He was a member of the Masonic lodge, Les Neuf Sœurs.
Elected in September 10, 1791 to the Legislative Assembly, Romme aligned himself with the Girondists, but after his election to the National Convention on September 6, 1792, he sided with the Montagnards.
He voted in favour of the death sentence for Louis XVI. Later, in the events leading up to the Reign of Terror, he was arrested by Girondist supporters and was imprisoned in Caen for two months.
During his tenure in National Convention, Romme served in the Comité de l’instruction Publique (Committee of Public Education), where he presented his Republican calendar on September 17, 1793. Aware of their military importance, he also was an early supporter of semaphore telegraphs. He served as president of the Convention from November 21 to December 6, 1793.
Because he was on an assignment to organise gun production for the navy, he had no hand in the coup of 9 Thermidor an II (July 27, 1794), which resulted in the fall of the Robespierre (and ultimately led to the return of the Girondists).
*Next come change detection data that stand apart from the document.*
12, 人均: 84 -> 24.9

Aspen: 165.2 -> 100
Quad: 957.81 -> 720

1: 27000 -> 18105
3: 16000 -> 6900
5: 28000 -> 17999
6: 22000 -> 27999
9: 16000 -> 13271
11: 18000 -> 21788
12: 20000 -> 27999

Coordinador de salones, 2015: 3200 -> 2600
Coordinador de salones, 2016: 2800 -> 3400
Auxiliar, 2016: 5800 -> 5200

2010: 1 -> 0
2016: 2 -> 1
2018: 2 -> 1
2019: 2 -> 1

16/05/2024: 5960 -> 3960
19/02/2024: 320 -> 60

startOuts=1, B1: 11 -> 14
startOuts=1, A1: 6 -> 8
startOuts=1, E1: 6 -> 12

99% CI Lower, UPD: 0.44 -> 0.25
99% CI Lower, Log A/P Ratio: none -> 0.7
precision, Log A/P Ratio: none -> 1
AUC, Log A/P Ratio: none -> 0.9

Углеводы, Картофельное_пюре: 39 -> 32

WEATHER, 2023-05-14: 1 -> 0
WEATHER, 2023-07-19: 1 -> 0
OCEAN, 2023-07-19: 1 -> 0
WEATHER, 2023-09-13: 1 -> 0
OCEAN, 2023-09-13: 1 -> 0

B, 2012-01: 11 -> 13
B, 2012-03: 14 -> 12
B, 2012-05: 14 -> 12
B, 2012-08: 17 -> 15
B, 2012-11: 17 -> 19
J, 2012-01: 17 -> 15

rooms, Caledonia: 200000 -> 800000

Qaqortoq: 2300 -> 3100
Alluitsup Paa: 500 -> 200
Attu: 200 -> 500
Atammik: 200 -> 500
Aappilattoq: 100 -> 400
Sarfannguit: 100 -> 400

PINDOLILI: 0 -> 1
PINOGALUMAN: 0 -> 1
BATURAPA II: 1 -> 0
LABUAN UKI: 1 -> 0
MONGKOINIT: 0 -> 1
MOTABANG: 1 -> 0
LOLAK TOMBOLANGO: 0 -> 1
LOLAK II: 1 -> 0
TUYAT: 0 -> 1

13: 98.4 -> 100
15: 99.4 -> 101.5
When rioting sans-culottes, demanding bread and the Jacobin constitution, violently occupied the Convention on Prairial an III (May 20, 1795), Romme supported their demands. This insurrection was quickly put down however, and he and other Montagnards were arrested. While waiting for their trial, the defendants agreed to commit suicide in case of a death sentence.
On Prairial 29 (June 17, 1795), Romme and five others were sentenced to the guillotine. With a knife hidden by Jean-Marie Goujon, he stabbed himself repeatedly while on the staircase leading from the courtroom, and died — his last words are reported to have been "I die for the republic".
In Romme le Montagnard (1833), Marc de Vissac described Romme as a small, awkward and clumsy man with an ill complexion, and a dull orator, but also as possessing a pleasant and instructive style of conversation.